What to work on:
Rewrite all the material below with every "Frequency" swapped for "Publication frequency" and nothing else changed. Leave the pictures out of your answer.

[Data excerpts — start]

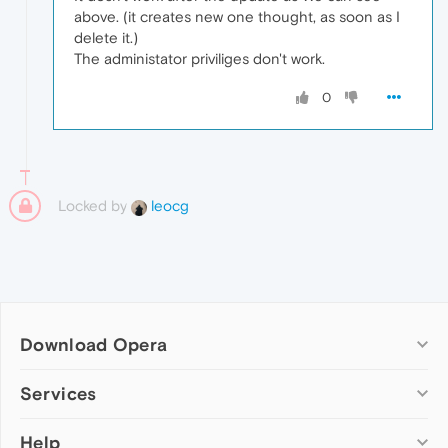
above. (it creates new one thought, as soon as I
delete it.)
The administator priviliges don't work.
0
Locked by
leocg
Download Opera
Computer browsers
Services
Opera for Windows
Help
Add-ons
Opera for Mac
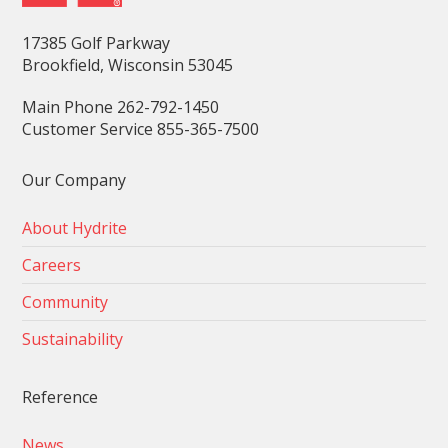
17385 Golf Parkway
Brookfield, Wisconsin 53045
Main Phone 262-792-1450
Customer Service 855-365-7500
Our Company
About Hydrite
Careers
Community
Sustainability
Reference
News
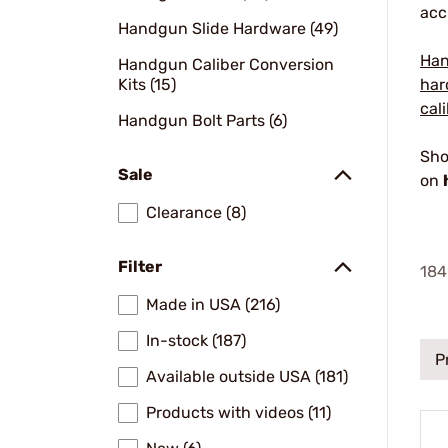
acc
Handgun Slide Hardware (49)
Han
Handgun Caliber Conversion
Kits (15)
har
cal
Handgun Bolt Parts (6)
Sho
Sale
on
Clearance (8)
Filter
184
Made in USA (216)
In-stock (187)
P
Available outside USA (181)
Products with videos (11)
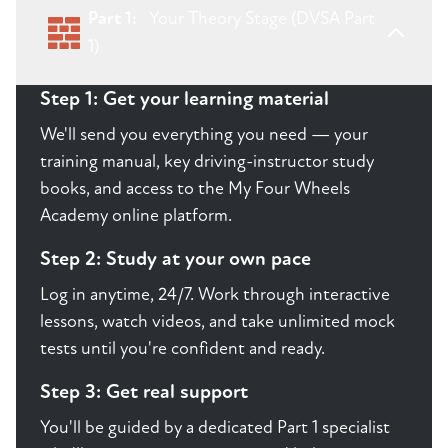
Part 1:
Your Theory Stage (DVSA Part
1)
Step 1: Get your learning material
We'll send you everything you need — your
training manual, key driving-instructor study
books, and access to the My Four Wheels
Academy online platform.
Step 2: Study at your own pace
Log in anytime, 24/7. Work through interactive
lessons, watch videos, and take unlimited mock
tests until you're confident and ready.
Step 3: Get real support
You'll be guided by a dedicated Part 1 specialist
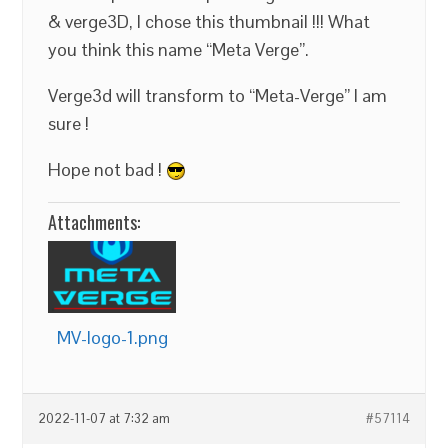
& verge3D, I chose this thumbnail !!! What
you think this name “Meta Verge”.
Verge3d will transform to “Meta-Verge” I am
sure !
Hope not bad !
Attachments:
MV-logo-1.png
2022-11-07 at 7:32 am
#57114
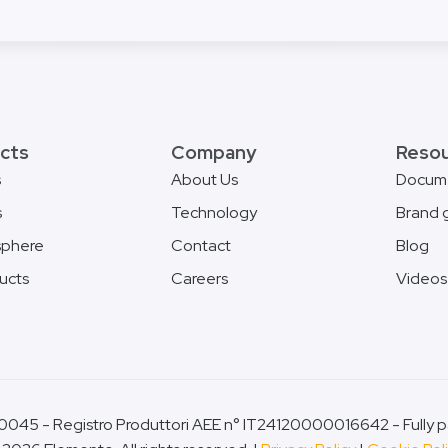
cts
Company
Reso
s
About Us
Docum
s
Technology
Brand 
phere
Contact
Blog
ducts
Careers
Videos
045 - Registro Produttori AEE n° IT24120000016642 - Fully pa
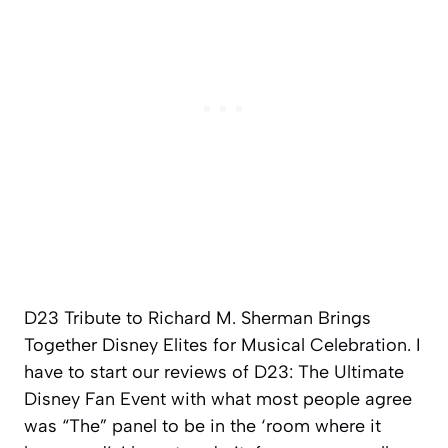
D23 Tribute to Richard M. Sherman Brings
Together Disney Elites for Musical Celebration. I
have to start our reviews of D23: The Ultimate
Disney Fan Event with what most people agree
was “The” panel to be in the ‘room where it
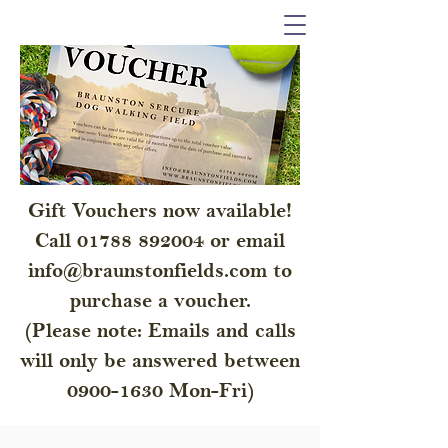
Gift Vouchers now available!
Call
01788 892004
or email
info@braunstonfields.com
to
purchase a voucher.
(Please note: Emails and calls
will only be answered between
0900-1630
Mon-Fri)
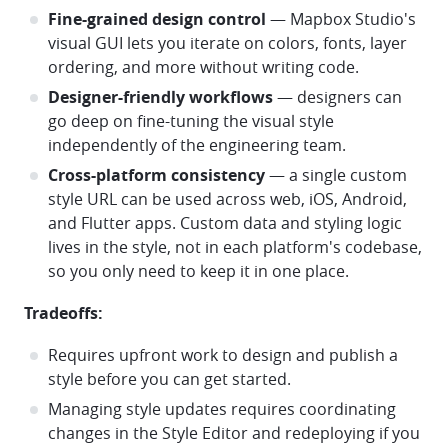
Fine-grained design control
— Mapbox Studio's
visual GUI lets you iterate on colors, fonts, layer
ordering, and more without writing code.
Designer-friendly workflows
— designers can
go deep on fine-tuning the visual style
independently of the engineering team.
Cross-platform consistency
— a single custom
style URL can be used across web, iOS, Android,
and Flutter apps. Custom data and styling logic
lives in the style, not in each platform's codebase,
so you only need to keep it in one place.
Tradeoffs:
Requires upfront work to design and publish a
style before you can get started.
Managing style updates requires coordinating
changes in the Style Editor and redeploying if you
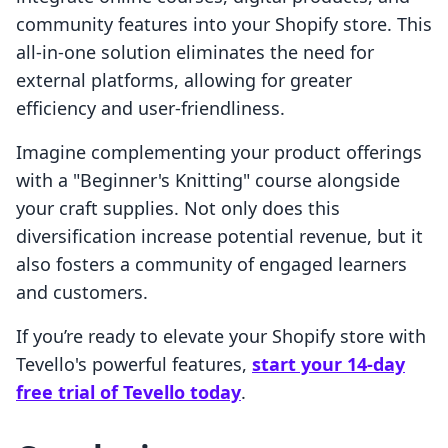
community features into your Shopify store. This
all-in-one solution eliminates the need for
external platforms, allowing for greater
efficiency and user-friendliness.
Imagine complementing your product offerings
with a "Beginner's Knitting" course alongside
your craft supplies. Not only does this
diversification increase potential revenue, but it
also fosters a community of engaged learners
and customers.
If you’re ready to elevate your Shopify store with
Tevello's powerful features,
start your 14-day
free trial of Tevello today
.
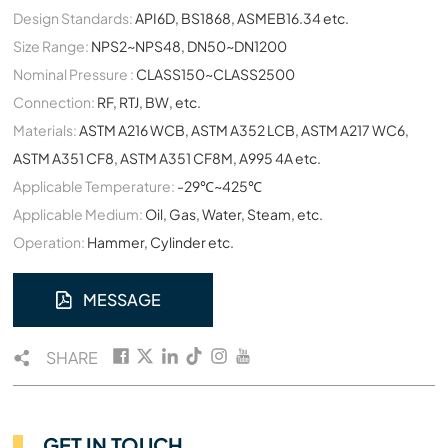
Design Standards:
API6D, BS1868, ASMEB16.34 etc.
Size Range:
NPS2~NPS48, DN50~DN1200
Nominal Pressure :
CLASS150~CLASS2500
Connection:
RF, RTJ, BW, etc.
Materials:
ASTM A216 WCB, ASTM A352 LCB, ASTM A217 WC6,
ASTM A351 CF8, ASTM A351 CF8M, A995 4A etc.
Applicable Temperature:
-29℃~425℃
Applicable Medium:
Oil, Gas, Water, Steam, etc.
Operation:
Hammer, Cylinder etc.
MESSAGE
SHARE
GET IN TOUCH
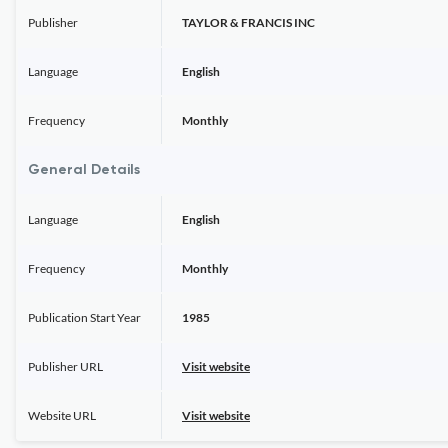
Publisher
TAYLOR & FRANCIS INC
Language
English
Frequency
Monthly
General Details
Language
English
Frequency
Monthly
Publication Start Year
1985
Publisher URL
Visit website
Website URL
Visit website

[Data excerpts — finish]

Written reply:
above. (it creates new one thought, as soon as I
delete it.)
The administator priviliges don't work.
0
Locked by
leocg
Download Opera
Computer browsers
Services
Opera for Windows
Help
Add-ons
Opera for Mac
17385 Golf Parkway
Brookfield, Wisconsin 53045
Main Phone 262-792-1450
Customer Service 855-365-7500
Our Company
About Hydrite
Careers
Community
Sustainability
Reference
News
acc
Handgun Slide Hardware (49)
Han
Handgun Caliber Conversion
Kits (15)
har
cal
Handgun Bolt Parts (6)
Sho
Sale
on
Clearance (8)
Filter
184
Made in USA (216)
In-stock (187)
P
Available outside USA (181)
Products with videos (11)
Part 1:
Your Theory Stage (DVSA Part
1)
Step 1: Get your learning material
We'll send you everything you need — your
training manual, key driving-instructor study
books, and access to the My Four Wheels
Academy online platform.
Step 2: Study at your own pace
Log in anytime, 24/7. Work through interactive
lessons, watch videos, and take unlimited mock
tests until you're confident and ready.
Step 3: Get real support
You'll be guided by a dedicated Part 1 specialist
& verge3D, I chose this thumbnail !!! What
you think this name “Meta Verge”.
Verge3d will transform to “Meta-Verge” I am
sure !
Hope not bad !
Attachments:
MV-logo-1.png
2022-11-07 at 7:32 am
#57114
cts
Company
Reso
s
About Us
Docum
s
Technology
Brand 
phere
Contact
Blog
ducts
Careers
Videos
045 - Registro Produttori AEE n° IT24120000016642 - Fully pa
D23 Tribute to Richard M. Sherman Brings
Together Disney Elites for Musical Celebration. I
have to start our reviews of D23: The Ultimate
Disney Fan Event with what most people agree
was “The” panel to be in the ‘room where it
Gift Vouchers now available!
Call
01788 892004
or email
info@braunstonfields.com
to
purchase a voucher.
(Please note: Emails and calls
will only be answered between
0900-1630
Mon-Fri)
Fine-grained design control
— Mapbox Studio's
visual GUI lets you iterate on colors, fonts, layer
ordering, and more without writing code.
Designer-friendly workflows
— designers can
go deep on fine-tuning the visual style
independently of the engineering team.
Cross-platform consistency
— a single custom
style URL can be used across web, iOS, Android,
and Flutter apps. Custom data and styling logic
lives in the style, not in each platform's codebase,
so you only need to keep it in one place.
Tradeoffs:
Requires upfront work to design and publish a
style before you can get started.
Managing style updates requires coordinating
changes in the Style Editor and redeploying if you
community features into your Shopify store. This
all-in-one solution eliminates the need for
external platforms, allowing for greater
efficiency and user-friendliness.
Imagine complementing your product offerings
with a "Beginner's Knitting" course alongside
your craft supplies. Not only does this
diversification increase potential revenue, but it
also fosters a community of engaged learners
and customers.
If you’re ready to elevate your Shopify store with
Tevello's powerful features,
start your 14-day
free trial of Tevello today
.
Design Standards:
API6D, BS1868, ASMEB16.34 etc.
Size Range:
NPS2~NPS48, DN50~DN1200
Nominal Pressure :
CLASS150~CLASS2500
Connection:
RF, RTJ, BW, etc.
Materials:
ASTM A216 WCB, ASTM A352 LCB, ASTM A217 WC6,
ASTM A351 CF8, ASTM A351 CF8M, A995 4A etc.
Applicable Temperature:
-29℃~425℃
Applicable Medium:
Oil, Gas, Water, Steam, etc.
Operation:
Hammer, Cylinder etc.
MESSAGE
SHARE
GET IN TOUCH
Publisher
TAYLOR & FRANCIS INC
Language
English
Publication frequency
Monthly
General Details
Language
English
Publication frequency
Monthly
Publication Start Year
1985
Publisher URL
Visit website
Website URL
Visit website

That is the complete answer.